I am not aware of any documentation indicating that half the original Fergusons were made with gun metal bronze plugs and half made with iron or steel. The only other Ferguson pattern 1776 ordnance rifle gun identified is in the Milwaukee Public Museum and has an iron or steel plug.   The ordnance-issued rifles were made by Barker & Whatley,  Grice, Galton, and Willits all of Birmingham.  No documentation to or from them indicates different plugs so that feature remains a mystery.  Contrary to Cowan's account of shooting his Ferguson stating the bronze plug was the key, I shoot mine frequently and the steel plug functions very well as long as the threads are lubricated before the day's shooting.  A variety of metals were used to make the plugs on civilian versions.  One by Durs Egg has a plug made from a hard alloy of silver!  Others are gun metal bronze, iron, or steel.  It seems no one back then was sold on the idea that any one metal was key.

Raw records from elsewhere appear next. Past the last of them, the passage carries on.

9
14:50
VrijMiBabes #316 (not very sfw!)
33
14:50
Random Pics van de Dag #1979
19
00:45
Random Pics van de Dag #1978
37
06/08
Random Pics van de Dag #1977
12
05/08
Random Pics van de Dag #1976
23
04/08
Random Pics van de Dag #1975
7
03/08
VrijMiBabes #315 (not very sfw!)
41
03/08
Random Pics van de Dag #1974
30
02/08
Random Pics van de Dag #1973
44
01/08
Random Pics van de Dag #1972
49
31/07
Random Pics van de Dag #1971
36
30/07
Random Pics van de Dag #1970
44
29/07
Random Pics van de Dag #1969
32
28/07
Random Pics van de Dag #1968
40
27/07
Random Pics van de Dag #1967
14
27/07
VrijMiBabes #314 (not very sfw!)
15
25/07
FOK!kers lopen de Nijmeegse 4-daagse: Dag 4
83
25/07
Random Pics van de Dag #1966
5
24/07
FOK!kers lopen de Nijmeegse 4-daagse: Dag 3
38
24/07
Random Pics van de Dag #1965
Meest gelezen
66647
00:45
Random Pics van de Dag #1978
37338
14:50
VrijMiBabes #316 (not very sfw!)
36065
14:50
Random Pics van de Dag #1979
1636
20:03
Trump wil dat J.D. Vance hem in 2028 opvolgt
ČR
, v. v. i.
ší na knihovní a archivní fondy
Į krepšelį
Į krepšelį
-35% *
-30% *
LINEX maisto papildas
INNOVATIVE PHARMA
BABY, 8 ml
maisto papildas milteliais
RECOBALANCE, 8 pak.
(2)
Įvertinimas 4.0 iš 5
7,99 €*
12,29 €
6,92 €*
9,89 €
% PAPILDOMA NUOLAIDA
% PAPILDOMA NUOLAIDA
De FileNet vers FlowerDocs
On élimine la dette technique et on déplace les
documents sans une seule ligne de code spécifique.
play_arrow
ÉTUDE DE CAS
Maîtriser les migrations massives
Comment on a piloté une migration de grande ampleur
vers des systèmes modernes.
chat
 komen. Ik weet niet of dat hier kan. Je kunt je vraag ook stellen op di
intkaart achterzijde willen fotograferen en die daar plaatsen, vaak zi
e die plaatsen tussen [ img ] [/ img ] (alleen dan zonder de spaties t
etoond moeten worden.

The ordnance rifles were produced in a rush and in fact the makers were in the middle of filling orders for the British pattern 1776 muzzleloading rifle, stopped that production to make the Fergusons.  That is probably why the engraving on the locks is crude and the stocks roughly finished.  The lock on the TRS lock is much more finely engraved than the Morristown gun. 

dave 
"Flick Lives!"

Online 120RIR

  • Full Member
  • ***
  • Posts: 187
Re: Ferguson rifle
« Reply #10 on: July 05, 2020, 01:52:41 AM »
I simply haven't had a chance to shoot my Ernie Cowan Ferguson just yet but I sure have fondled it plenty!  For some reason I could never quite nail down, Ernie really preferred a very dark finish on his walnut stocks.  It's nice...and different, but I have to question the historical accuracy of it.  Sorry Ernie!

Concerning the bronze vs. iron/steel plugs, I mis-remembered his research.  He only speculated at the number of bronze vs. steel plugs produced since of the 100 ordnance rifles made, of course, only two are presently known to exist.  The Morristown example with the U-shaped repair on the stock has a bronze plug but the rifle in the museum in Milwaukee is of steel and both are tapered.  As for the shooting advantages, I would have to go back over his draft article (which his research/business partner is still revising as of today) but I believe he also only speculated that the bronze would be of some advantage.  Ernie's personal Ferguson has a steel plug and he and Rick extensively shot this plus a bronze-plug version so I'm guessing he had some inclination one way or another based on experience. 

That's an interesting observation on the finish of the Morristown rifle.  I can only imagine the armorers were rushed and perhaps just a bit cranky at having to re-tool midstream!

Online Panzerschwein

  • Jr. Member
  • **
  • Posts: 64
Re: Ferguson rifle
« Reply #11 on: July 06, 2020, 08:48:12 PM »
The Fergies are ridiculously cool. Love the bronze plug variant. Seems like itd work nicely.